Posted February 1st, 2001 by admin

Silo The Huskie
S/T
Cargo / Headhunter
By: Eric G.

The ghost of grunge looms large around Silo The Huskie. This Columbus, Ohio quartet churns through its twang-tinged rock songs with robust guitars and thick, heady percussion, sounding like an inbred mix of Neil Young, Built To Spill and Modest Mouse. The band deserves the esteem that association with such influences intimates, as the songs on this self-titled album – while occasionally bogged down by weak lyrics and common power chords – are abundant with impressive hooks and memorable melodies.

Redneck punk is the generic umbrella I'd hold over this band, but as is the problem with any pigeonholing term, Silo The Huskie is far more peculiar than such a description would imply. The opening track, "Hotel Mary Appalachia", mixes down-home harmonies with an explosive chorus and sharp buzzsaw guitars. I can't help envisioning some thick, dirty unshaven lumberjack as the singer. The band's pop sensibility is obvious in songs like "I Believe In Tornadoes", where clean octave chords blend with a huge raucous combustion to sound like early Screaming Trees sans Mark Lanegan's scratchy and depressing inflection.

The vocals have a clean backwoods kind of drawl, fitting somewhere between Built To Spill's Doug Martsch and Modest Mouse's Isaac Brock. Silo The Huskie seems to have grown up on a steady diet of the Meat Puppets, Husker Du, and Crazy Horse. "Fifth Of July" showcases the band's strong harmonies, but the music surges with reckless punk abandon.
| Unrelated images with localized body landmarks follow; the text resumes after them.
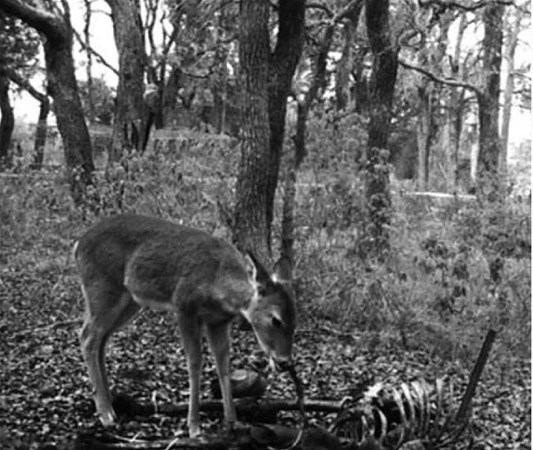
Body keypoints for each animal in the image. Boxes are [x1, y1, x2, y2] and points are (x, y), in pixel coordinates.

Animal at [73, 213, 296, 438]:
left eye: (295, 321)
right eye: (276, 319)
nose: (285, 362)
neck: (218, 283)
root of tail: (78, 244)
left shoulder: (218, 321)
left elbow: (223, 364)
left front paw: (232, 421)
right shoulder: (184, 306)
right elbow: (195, 362)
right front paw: (194, 427)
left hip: (129, 301)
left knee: (101, 339)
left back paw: (111, 406)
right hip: (103, 288)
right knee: (87, 337)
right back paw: (106, 415)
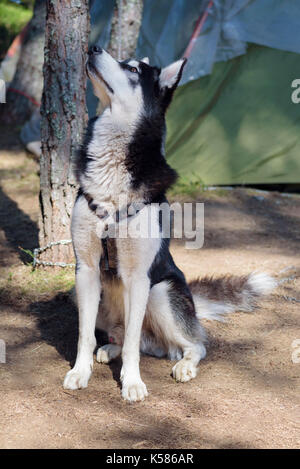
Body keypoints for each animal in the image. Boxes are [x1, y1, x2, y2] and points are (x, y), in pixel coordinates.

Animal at [63, 45, 276, 400]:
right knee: (130, 337)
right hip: (81, 294)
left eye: (133, 70)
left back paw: (184, 366)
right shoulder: (87, 270)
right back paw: (109, 349)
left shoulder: (139, 278)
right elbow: (85, 335)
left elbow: (133, 343)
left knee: (188, 345)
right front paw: (81, 371)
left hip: (160, 292)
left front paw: (132, 383)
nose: (93, 48)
On "While You Were Old" the vocalist does his best Neil Young impersonation; it's the first sign of actual mimicking as opposed to the typical osmosis of influences that bands go through, but, thankfully, it's not a trend.

Silo the Huskie cloaks its simple indie rock with a big 70's rock façade that when blasted through its stacks of amps ends up sounding like well produced grunge. The band has an arsenal of good tunes, but when it experiments outside of its tried and true power rock formula things tend to fall apart. One example is "Pug"- a mish mash of awkward styles (alternative country and lightweight balladry) with underdeveloped vocals and bad lyrics. For every misstep, though, there are twice as many solid tunes, so if the band just shaved off the excess fat you'd be hard-pressed to find much to complain about.